Figure 3. Interaction of prostate cancer cells and macrophages

(A) Androgen receptor-CCL4-pSTAT3 signaling is a key regulator during prostate tumorigenesis. ASC-J9 and anti-CCL4 showed antitumorigenesis effects. (B) Migrated macrophages express a variety of pro-angiogenic and immunosuppressive mediators including MMP9. Zoledronic acid selectively suppressed the expression of MMP9 and could effectively drive the proliferation of activated γ-δ T lymphocytes and then inhibit cancer progression. (C) Bicalutamide or enzalutamide promoted macrophage migration to PCa cells that consequently led to enhanced PCa cell invasion via activation of PIAS3-pSTAT3-CCL2 signaling. ASC-J9 suppressed both macrophage migration and subsequent PCa cell invasion. (D) Androgen-deprivation therapy induced EMT in PCa via the activation of CCL2/CCR2-STAT3 signaling in the interaction of PCa cells and macrophages. CCR2 antagonists block CCL2 in both (C) and (D).

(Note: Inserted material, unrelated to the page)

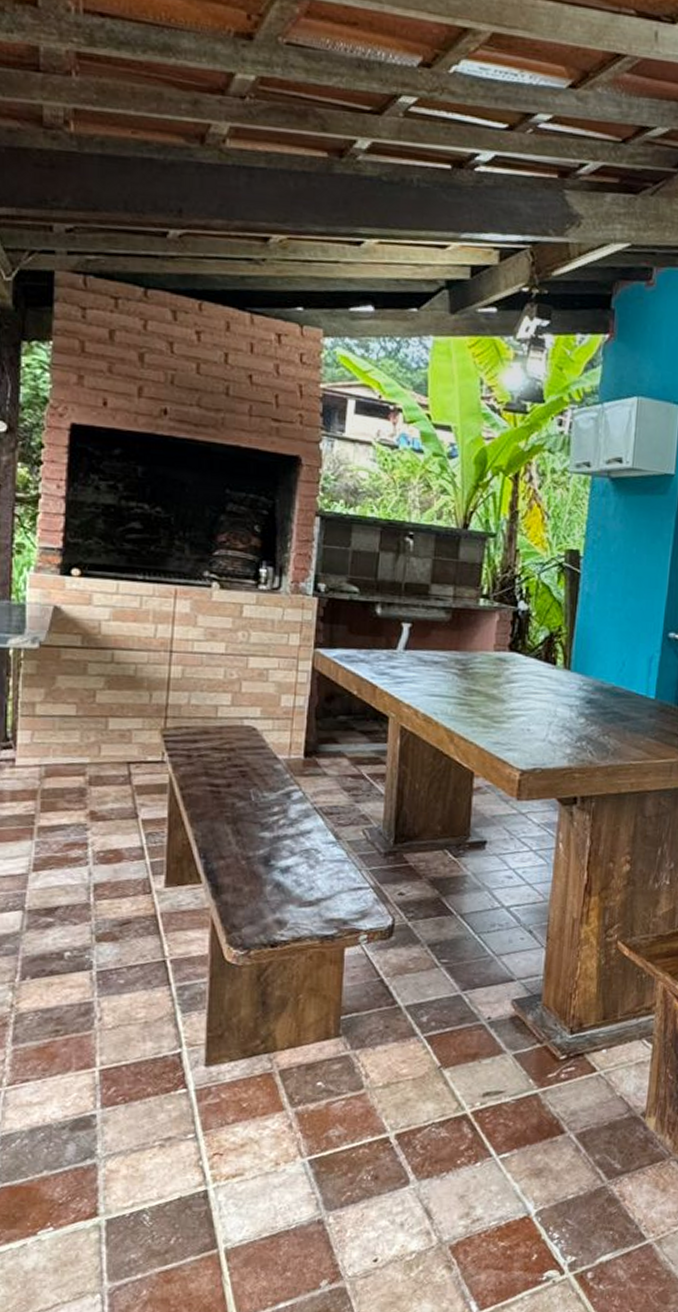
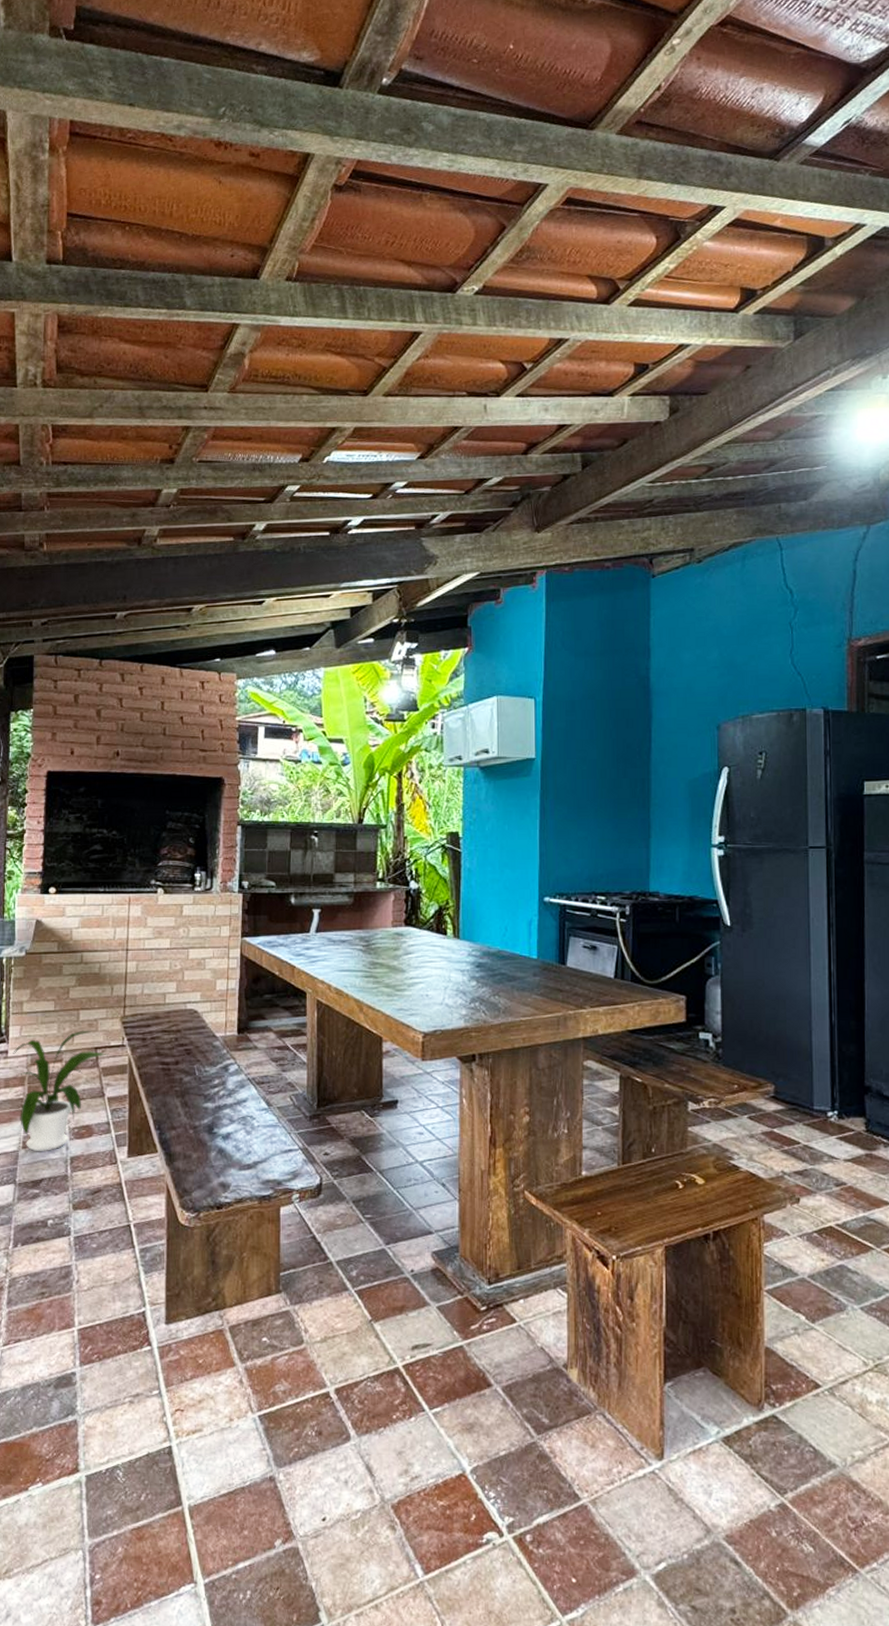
house plant: none [21,740,144,876] -> present [13,1030,108,1151]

The combination of ADT and anti-CCL2/CCR2-STAT3 signaling may be a better therapeutic approach to battle PCa progression and metastasis. ADT: Androgen-deprivation therapy; AR: Androgen receptor; CCL: CC chemokine ligand; MMP9: Matrix metallopeptidase 9; PCa: Prostate cancer; PIAS3: Endogenous protein inhibitor of activated STAT3; STAT3: Signal Tranducer and Activator of Transcription 3.